In MLSMK Investment Co. v. JP Morgan Chase & Co., No. 10-3040-cv, 2011 WL 2640579 (2d Cir. July 7, 2011), the United States Court of Appeals for the Second Circuit affirmed the dismissal of claims brought under the Racketeer Influenced and Corrupt Organizations Act (“RICO”), 18 U.S.C. §§ 1962 and 1964, seeking to hold defendants liable for allegedly conspiring with Bernard L. Madoff (“Madoff”) to perpetrate his now-infamous Ponzi scheme. The Court held that plaintiff’s RICO claims were precluded by Section 107 of the Private Securities Litigation Reform Act of 1995 (the “Reform Act”), codified at 18 U.S.C. § 1964(c), which bars civil RICO claims based upon predicate acts of securities fraud. In so holding, the Court resolved in the affirmative the unsettled question whether the Reform Act bars civil RICO claims predicated on acts of securities fraud, even where a plaintiff cannot otherwise pursue a securities fraud action against the defendant.
Plaintiff MLSMK Investment Company (“MLSMK”), a trading partner for Madoff’s market-making business, lost its $12.8 million investment when Madoff was arrested and his assets seized on December 11, 2008. Thereafter, MLSMK brought suit in the United States District Court for the Southern District of New York asserting several state law claims against defendants JP Morgan Chase & Co. and JP Morgan Chase Bank, N.A. MLSMK also brought a federal RICO claim alleging that the defendants had conspired with Madoff to defraud his victims. MLSMK contended that, prior to Madoff’s arrest, defendants had undertaken a due diligence investigation into Madoff’s business activities and learned that his investment business was a fraud, but nonetheless continued to trade with and provide business services to him. MLSMK thus asserted that the defendants were liable for conspiracy to violate RICO by aiding and abetting Madoff’s fraudulent enterprise.
The district court dismissed MLSMK’s complaint in its entirety. On appeal, the Second Circuit affirmed by summary order the district court’s dismissal of MLSMK’s state law claims. See MLSMK Investment Co. v. JP Morgan Chase & Co., No. 10-3040-cv, 2011 WL 2176152 (2d Cir. June 6, 2011). The Second Circuit also affirmed the district court’s dismissal of MLSMK’s RICO claim, concluding that the claim was barred by Section 107 of the Reform Act.
Section 107 of the Reform Act, often referred to as the “RICO Amendment,” provides that “no person may rely upon any conduct that would have been actionable as fraud in the purchase or sale of securities to establish a violation of [18 U.S.C. §] 1962.” Prior to its enactment, “fraud in the sale of securities” was a predicate offense for purposes of both criminal and civil RICO actions.

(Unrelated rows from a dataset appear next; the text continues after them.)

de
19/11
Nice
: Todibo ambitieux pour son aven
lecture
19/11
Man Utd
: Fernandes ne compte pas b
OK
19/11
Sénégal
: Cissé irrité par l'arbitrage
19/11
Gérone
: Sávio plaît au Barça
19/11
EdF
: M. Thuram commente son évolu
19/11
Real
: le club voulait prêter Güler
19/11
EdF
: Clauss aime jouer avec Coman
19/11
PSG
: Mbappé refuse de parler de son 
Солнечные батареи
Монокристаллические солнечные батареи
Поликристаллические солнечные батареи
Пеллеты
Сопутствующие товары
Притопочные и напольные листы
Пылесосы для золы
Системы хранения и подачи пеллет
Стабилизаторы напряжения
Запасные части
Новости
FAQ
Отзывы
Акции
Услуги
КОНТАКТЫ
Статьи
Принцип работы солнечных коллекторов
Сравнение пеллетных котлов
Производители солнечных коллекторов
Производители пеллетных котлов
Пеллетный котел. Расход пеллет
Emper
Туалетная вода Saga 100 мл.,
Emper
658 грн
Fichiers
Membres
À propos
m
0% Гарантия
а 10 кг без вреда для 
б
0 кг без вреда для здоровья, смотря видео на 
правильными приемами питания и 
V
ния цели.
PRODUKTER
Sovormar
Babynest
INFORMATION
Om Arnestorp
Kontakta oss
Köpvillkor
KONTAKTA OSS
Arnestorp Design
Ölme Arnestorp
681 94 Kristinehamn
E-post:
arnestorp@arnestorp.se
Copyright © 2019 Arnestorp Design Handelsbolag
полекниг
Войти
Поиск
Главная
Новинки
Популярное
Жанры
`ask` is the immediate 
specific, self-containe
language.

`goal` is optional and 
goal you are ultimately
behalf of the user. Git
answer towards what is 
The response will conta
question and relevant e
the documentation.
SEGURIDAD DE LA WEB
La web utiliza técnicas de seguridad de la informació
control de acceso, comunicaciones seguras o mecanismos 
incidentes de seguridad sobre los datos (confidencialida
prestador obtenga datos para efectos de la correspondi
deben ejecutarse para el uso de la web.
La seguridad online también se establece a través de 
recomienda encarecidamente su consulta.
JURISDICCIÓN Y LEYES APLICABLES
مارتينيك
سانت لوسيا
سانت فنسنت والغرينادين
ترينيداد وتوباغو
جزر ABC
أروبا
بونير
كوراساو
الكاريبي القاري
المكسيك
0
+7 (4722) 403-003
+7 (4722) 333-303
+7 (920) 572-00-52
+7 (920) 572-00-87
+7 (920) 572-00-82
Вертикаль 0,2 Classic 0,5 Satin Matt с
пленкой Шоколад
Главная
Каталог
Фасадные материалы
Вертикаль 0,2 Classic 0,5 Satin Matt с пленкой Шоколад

As a consequence, plaintiffs frequently asserted RICO claims in tandem with securities fraud claims, enticed by RICO’s promise of treble damages plus attorneys’ fees in the event of a successful suit.
Since the RICO Amendment’s enactment in 1995, district courts in the Second Circuit have split on the issue of its scope, with some courts holding that the RICO Amendment bars all RICO claims “that would have been actionable as fraud in the purchase of securities,” while others concluding that the RICO Amendment bars RICO claims only in cases where the plaintiff could have otherwise brought a securities fraud claim against the defendant. Here, the Second Circuit adopted the former position, reasoning that the statute’s plain meaning and legislative history compelled this result. As a result, the Second Circuit affirmed the district court’s dismissal of MLSMK’s RICO claims, which were predicated on alleged acts of securities fraud, notwithstanding that MLSMK could not assert a private aiding and abetting securities fraud claim against the defendants.
This decision of first impression in the Second Circuit clarifies the scope of the RICO Amendment’s bar and establishes that plaintiffs unable to bring a private securities fraud action against a defendant cannot turn to RICO to assert claims premised upon predicate acts of securities fraud.